Add posibility to execute Code in Containers

[Yanni8]

Checked

• I searched existing ideas and did not find a similar one
• I added a very descriptive title
• I've clearly described the feature request and motivation for it

Feature request

AutoGen currently uses, by default, Docker containers to execute Python code.
I think this is a great way of minimizing the Risks of llm generated code.

Lang Chain offers a lot of different Tools where code gets automatically generated and executed. For example, the Pandas Tool.

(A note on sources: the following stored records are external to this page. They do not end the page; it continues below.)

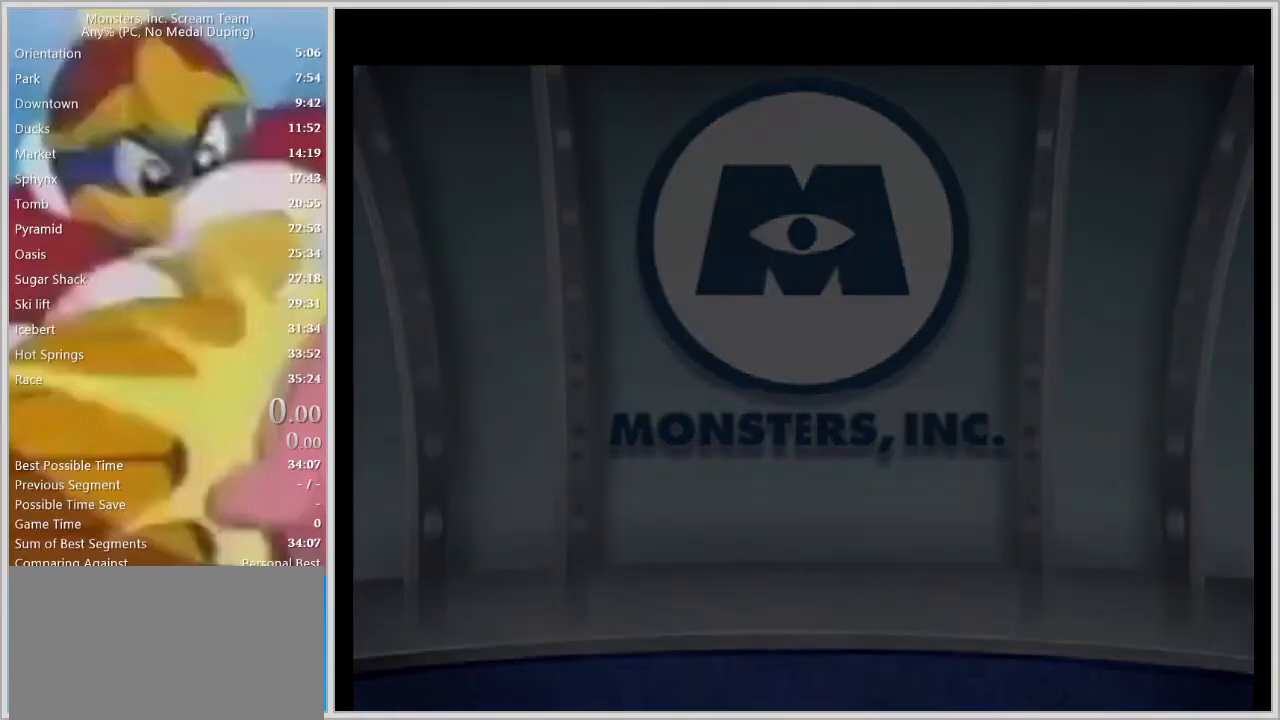
{"keys": ["num7"], "events": []}
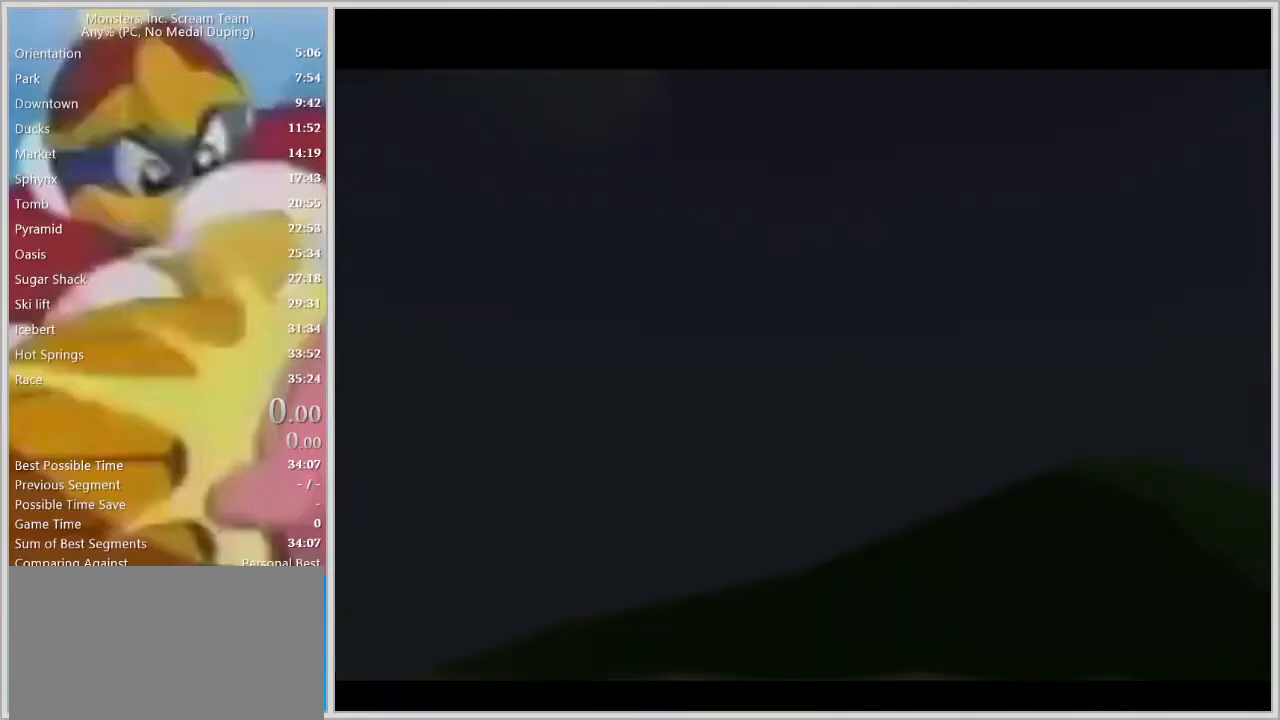
{"keys": ["num7", "return"], "events": [[150, "return", "down"], [250, "return", "up"], [333, "return", "down"], [433, "return", "up"], [483, "return", "down"]]}
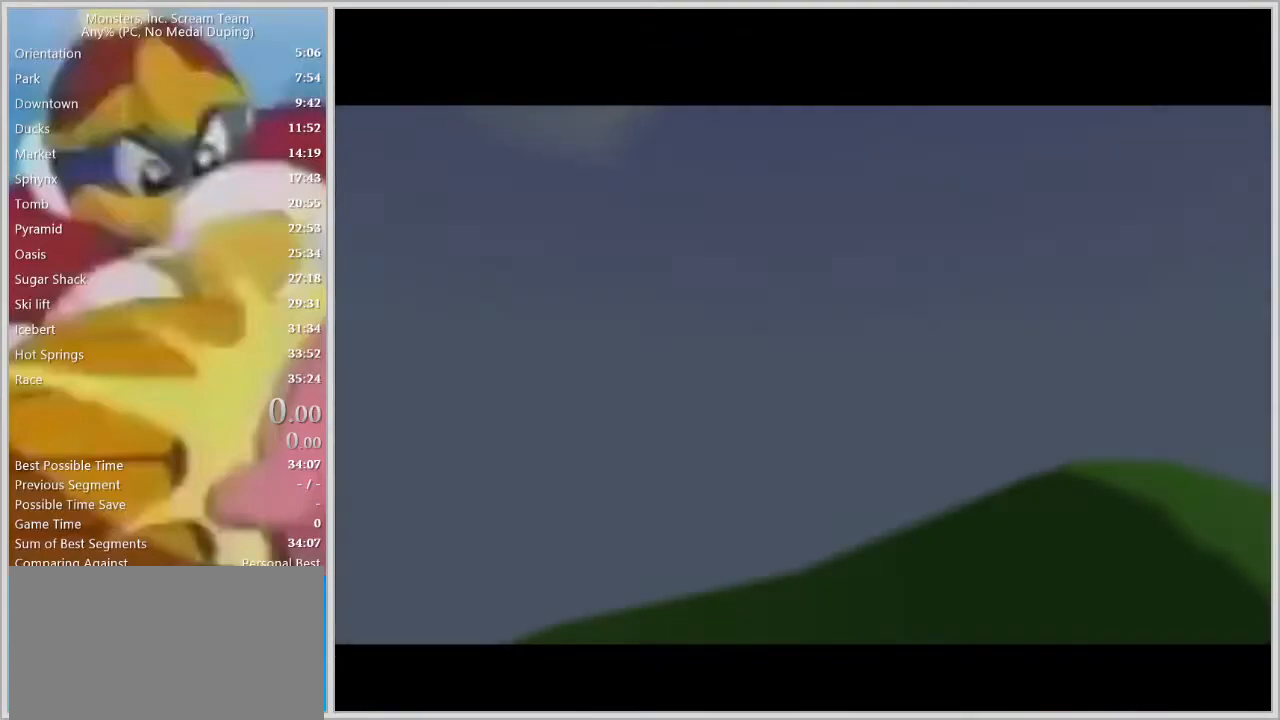
{"keys": ["num7"], "events": [[67, "return", "up"], [167, "return", "down"], [217, "return", "up"], [317, "return", "down"], [350, "return", "up"], [450, "return", "down"], [500, "return", "up"]]}
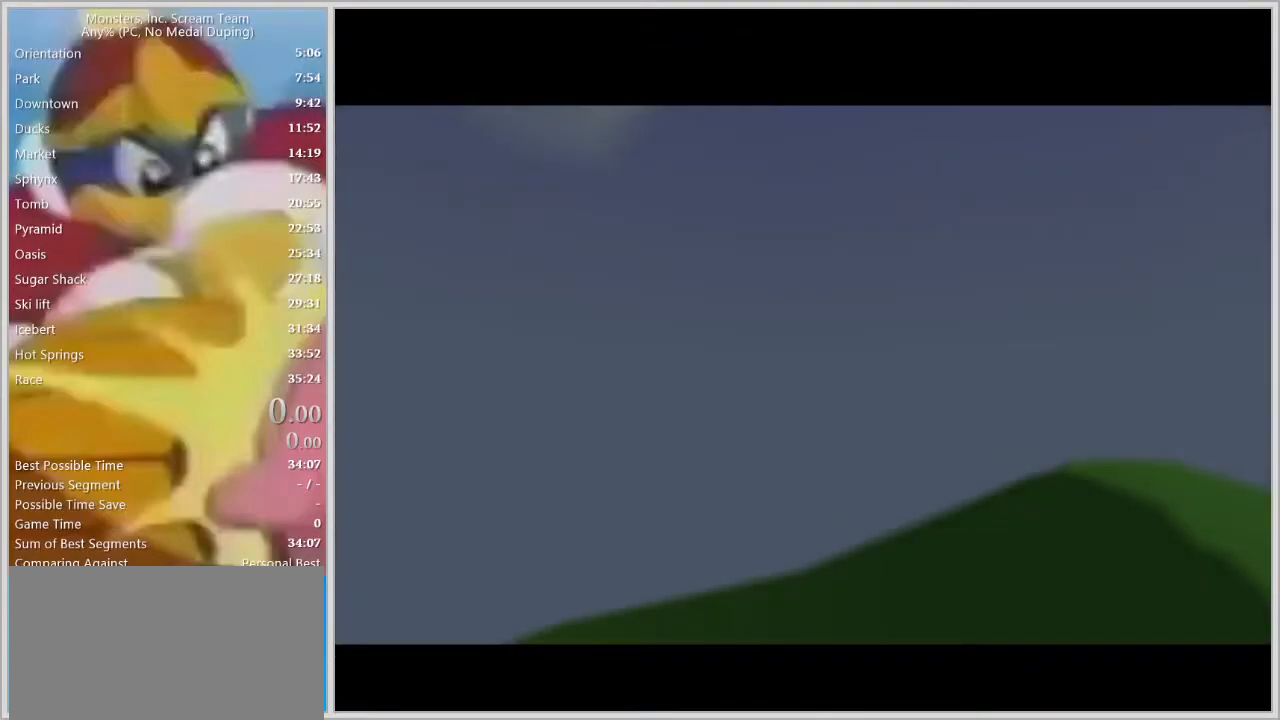
{"keys": ["num7", "return"], "events": [[83, "return", "down"], [133, "return", "up"], [183, "return", "down"], [233, "return", "up"], [317, "return", "down"], [367, "return", "up"], [467, "return", "down"]]}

I think it would be great to also implement a way to run those tools in an isolated environment like a Docker container.

Motivation

Running llm generated code is a security risk. Either because a user asks the LLM to generate malicious code or the llm generating malicious code on accident.

This is a major issue when working with those tools.

Proposal (If applicable)

No response

[eyurtsev]

This is a feature we'd love to have in LangChain. The core team has it on the backend, but we don't have cycles to implement it right now. If someone wants to take a stab at it, we'd appreciate the contribution.

We'd want an ability to properly look the code in the container; i.e., also include options to isolate it from the network to the extent possible etc

[tizkovatereza]

Hello @eyurtsev , wanted to ask - how is the code from Langchain tools executed currently? Does it differ from tool to tool, or is there some common approach?
I'm curious, because I couldn't find any info on this.

Thank you!

[mlejva]

hey @Yanni8 this will be a shameless promotion (feel free to delete this LangChain team) but check out https://e2b.dev/docs. I think we might be building what you need. A safe cloud runtime for AI agents. The most typical use case is building custom code interpreters with us.
We're fully open source https://github.com/e2b-dev

[Duncan-Haywood]

I would also strongly like to see this done. It's a hesitation in choosing langchain (lang-graph) over autogen for a framework to use for multi-agent workflows. I like the graph representation better for the greater control and flexibility and also the more mature support for async streaming and tool integrations, but the missing docker-ization for secure code execution is a hesitation in choosing langchain over autogen. I think it'd be good to do since I imagine more workflows will be moving to multi-agent and need code execution.